• Source text

Global Teens: Finding the Right Summer Abroad Program
When my 15-year-old daughter came home from school with slew of travel-abroad brochures and a determined glint in her eye, my husband and I wondered where to turn for advice. We wanted Leah to have a safe and culturally meaningful experience. She wanted that too. Numerous programs specialize in teen travel, but philosophies and styles vary greatly, and finding a top-notch summer abroad program requires diligent research.
1. Help your teen reflect
Begin the search process by helping your teen reflect on her reasons for wanting to travel, experts recommend. Jill Tipograph, a New York-based private independent consultant dedicated to family summer planning, says it’s important for high schoolers to articulate why they want to travel (To get outside their bubble? Understand the world? Go on vacation?) and mentally commit to the challenge, as well as involve themselves in the program search. Personal investment is key.

• Data records
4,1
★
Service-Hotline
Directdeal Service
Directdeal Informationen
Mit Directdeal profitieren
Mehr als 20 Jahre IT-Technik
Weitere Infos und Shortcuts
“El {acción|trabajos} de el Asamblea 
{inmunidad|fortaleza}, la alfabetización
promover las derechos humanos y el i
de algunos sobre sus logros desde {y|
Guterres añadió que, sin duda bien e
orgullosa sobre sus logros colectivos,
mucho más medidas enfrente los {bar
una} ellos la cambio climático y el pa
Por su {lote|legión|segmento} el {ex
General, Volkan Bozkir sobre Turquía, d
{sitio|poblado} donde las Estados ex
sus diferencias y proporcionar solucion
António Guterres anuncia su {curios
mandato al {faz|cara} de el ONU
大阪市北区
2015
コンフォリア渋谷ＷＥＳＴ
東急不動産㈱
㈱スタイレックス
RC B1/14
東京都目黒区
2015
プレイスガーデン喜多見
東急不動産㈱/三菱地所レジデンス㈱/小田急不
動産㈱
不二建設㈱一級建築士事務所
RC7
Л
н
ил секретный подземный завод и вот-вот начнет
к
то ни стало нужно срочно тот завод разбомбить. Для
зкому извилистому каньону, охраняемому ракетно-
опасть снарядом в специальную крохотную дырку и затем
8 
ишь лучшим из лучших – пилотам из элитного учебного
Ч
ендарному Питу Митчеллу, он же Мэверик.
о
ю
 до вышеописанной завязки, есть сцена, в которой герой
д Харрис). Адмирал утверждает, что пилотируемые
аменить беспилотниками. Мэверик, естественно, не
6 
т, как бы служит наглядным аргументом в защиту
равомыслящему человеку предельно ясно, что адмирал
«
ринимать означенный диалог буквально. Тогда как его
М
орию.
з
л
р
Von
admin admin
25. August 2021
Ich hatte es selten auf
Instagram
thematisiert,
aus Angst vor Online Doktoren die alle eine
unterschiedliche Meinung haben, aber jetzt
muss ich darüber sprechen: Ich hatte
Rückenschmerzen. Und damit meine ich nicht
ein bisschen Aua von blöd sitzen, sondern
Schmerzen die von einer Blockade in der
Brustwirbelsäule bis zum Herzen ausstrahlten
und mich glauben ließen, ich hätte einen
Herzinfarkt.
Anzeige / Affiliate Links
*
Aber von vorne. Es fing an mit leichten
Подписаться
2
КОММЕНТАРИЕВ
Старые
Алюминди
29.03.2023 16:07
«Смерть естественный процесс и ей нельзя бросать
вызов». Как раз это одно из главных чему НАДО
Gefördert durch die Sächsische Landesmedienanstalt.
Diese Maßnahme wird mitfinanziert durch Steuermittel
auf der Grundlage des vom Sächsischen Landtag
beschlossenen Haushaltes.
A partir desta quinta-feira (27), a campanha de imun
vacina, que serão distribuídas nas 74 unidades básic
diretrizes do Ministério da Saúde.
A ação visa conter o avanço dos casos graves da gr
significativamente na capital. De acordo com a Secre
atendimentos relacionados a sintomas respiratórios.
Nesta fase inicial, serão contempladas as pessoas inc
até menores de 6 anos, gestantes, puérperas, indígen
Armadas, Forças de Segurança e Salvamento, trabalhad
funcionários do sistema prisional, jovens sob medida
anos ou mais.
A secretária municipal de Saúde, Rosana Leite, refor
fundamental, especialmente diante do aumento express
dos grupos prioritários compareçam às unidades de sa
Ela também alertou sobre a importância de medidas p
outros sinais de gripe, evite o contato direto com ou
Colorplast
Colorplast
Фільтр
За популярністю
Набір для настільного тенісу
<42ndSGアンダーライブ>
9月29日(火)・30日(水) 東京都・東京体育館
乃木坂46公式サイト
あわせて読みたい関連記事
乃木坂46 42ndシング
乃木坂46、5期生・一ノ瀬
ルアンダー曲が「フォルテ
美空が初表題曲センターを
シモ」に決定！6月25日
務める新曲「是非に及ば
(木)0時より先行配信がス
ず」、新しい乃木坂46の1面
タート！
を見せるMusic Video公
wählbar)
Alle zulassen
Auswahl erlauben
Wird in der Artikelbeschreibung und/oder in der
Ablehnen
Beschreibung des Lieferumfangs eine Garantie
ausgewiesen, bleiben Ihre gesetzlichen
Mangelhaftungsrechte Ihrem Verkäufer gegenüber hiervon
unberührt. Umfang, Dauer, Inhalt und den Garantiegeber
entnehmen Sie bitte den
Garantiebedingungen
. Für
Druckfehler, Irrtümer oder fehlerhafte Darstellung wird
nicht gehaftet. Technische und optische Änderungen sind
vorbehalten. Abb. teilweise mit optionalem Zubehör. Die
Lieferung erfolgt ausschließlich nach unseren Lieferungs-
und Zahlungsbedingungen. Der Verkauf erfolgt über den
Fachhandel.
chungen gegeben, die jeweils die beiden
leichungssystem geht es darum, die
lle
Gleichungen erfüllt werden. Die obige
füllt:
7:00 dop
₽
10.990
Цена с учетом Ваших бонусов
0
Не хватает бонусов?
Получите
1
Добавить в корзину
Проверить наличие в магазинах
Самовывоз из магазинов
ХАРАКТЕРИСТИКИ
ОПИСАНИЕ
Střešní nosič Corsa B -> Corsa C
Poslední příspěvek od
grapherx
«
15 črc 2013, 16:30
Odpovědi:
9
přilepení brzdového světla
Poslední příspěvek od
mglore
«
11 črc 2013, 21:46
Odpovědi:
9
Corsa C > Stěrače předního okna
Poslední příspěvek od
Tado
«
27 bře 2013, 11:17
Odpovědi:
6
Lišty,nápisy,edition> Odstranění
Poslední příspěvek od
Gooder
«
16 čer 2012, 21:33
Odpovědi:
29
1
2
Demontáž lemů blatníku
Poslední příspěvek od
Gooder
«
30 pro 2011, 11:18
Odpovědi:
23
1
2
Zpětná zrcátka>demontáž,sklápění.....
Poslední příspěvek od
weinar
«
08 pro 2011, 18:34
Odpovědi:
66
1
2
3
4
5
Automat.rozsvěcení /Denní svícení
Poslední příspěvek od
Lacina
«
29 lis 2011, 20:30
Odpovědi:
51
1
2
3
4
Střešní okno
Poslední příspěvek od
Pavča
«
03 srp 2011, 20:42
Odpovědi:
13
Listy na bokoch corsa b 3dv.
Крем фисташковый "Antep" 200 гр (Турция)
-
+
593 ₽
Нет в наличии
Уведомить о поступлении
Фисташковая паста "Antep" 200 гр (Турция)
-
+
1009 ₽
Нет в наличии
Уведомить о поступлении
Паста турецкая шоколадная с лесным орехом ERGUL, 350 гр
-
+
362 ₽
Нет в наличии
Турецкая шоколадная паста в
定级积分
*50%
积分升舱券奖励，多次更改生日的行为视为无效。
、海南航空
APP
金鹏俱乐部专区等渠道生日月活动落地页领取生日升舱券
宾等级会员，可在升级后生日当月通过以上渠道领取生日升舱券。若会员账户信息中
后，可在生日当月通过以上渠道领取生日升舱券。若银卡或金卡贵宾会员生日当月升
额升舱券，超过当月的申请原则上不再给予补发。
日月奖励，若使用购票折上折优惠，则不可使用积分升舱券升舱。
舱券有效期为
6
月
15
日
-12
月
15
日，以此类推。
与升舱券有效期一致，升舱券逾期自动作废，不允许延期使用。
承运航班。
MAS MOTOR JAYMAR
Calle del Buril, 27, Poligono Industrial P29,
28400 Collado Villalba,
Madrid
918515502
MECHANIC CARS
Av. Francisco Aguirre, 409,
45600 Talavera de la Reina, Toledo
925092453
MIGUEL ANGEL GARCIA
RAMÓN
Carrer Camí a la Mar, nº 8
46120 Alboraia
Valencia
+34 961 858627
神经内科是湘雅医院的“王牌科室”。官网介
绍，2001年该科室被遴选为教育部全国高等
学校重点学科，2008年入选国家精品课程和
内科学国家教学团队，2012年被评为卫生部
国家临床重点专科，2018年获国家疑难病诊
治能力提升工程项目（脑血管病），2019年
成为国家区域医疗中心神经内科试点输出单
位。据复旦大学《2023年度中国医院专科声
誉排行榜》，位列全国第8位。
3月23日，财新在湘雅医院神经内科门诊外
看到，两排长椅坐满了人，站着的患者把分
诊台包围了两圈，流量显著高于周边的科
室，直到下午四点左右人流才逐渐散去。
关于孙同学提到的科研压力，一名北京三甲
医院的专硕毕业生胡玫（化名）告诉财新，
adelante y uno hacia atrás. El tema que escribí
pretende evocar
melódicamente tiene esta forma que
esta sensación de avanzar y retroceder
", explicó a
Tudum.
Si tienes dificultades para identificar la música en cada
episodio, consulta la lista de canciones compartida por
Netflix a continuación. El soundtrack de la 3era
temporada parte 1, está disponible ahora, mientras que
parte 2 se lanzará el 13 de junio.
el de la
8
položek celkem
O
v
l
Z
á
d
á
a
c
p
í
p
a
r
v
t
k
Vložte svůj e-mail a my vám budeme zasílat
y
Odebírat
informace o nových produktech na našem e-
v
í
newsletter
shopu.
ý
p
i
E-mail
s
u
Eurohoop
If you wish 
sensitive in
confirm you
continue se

• Written task 1
In the summer abroad article, copy word for word the part that begins at "1. Help your" and stops after "investment is key.".
• Written task 2
Based on the summer abroad article, why does finding a top-notch program take diligent research? Answer in one to three sentences.
• Written task 3
Write the next part of the summer abroad article, picking up after its last sentence.

• Expected output 1
1. Help your teen reflect
Begin the search process by helping your teen reflect on her reasons for wanting to travel, experts recommend. Jill Tipograph, a New York-based private independent consultant dedicated to family summer planning, says it’s important for high schoolers to articulate why they want to travel (To get outside their bubble? Understand the world? Go on vacation?) and mentally commit to the challenge, as well as involve themselves in the program search. Personal investment is key.

• Expected output 2
Many programs focus on teen travel, but their philosophies and styles vary greatly. That range makes it hard to pick a top-notch one without careful research.

• Expected output 3
Also, help your teen think about what they want, says Jeff Sharpe, founder and director of Sustainable Summer, a program specializing in environmental leadership. Does he want rugged adventure travel? To live with a family? To learn about European art? Leah knew she wanted to go to Latin America (she selected Peru), improve her Spanish and immerse culturally with a homestay.
Seek out personal recommendations, if possible, to winnow choices. Talk to your high school’s counseling staff, as well as teachers and other parents. If you get stuck, try a website like transitionsabroad.com or teenlife.com, but fair warning, the volume is daunting.
2. Do the research
Once you’ve selected a few programs to research, here are some criteria to consider, based on information from two experts and our own experience.
A clear focus. Travel programs can’t be all things to all people and shouldn’t try. Aaron Morehouse, executive director of The Experiment in International Living (EIL), and Sharpe agree that good programs offer transparent, well-articulated philosophies that focus on doing a few things well. EIL is known for language immersion and homestays — Leah chose it for these features — though itineraries also include travel and small service projects. For my part, I liked that it’s been around 82 years. For more programs, see the list below.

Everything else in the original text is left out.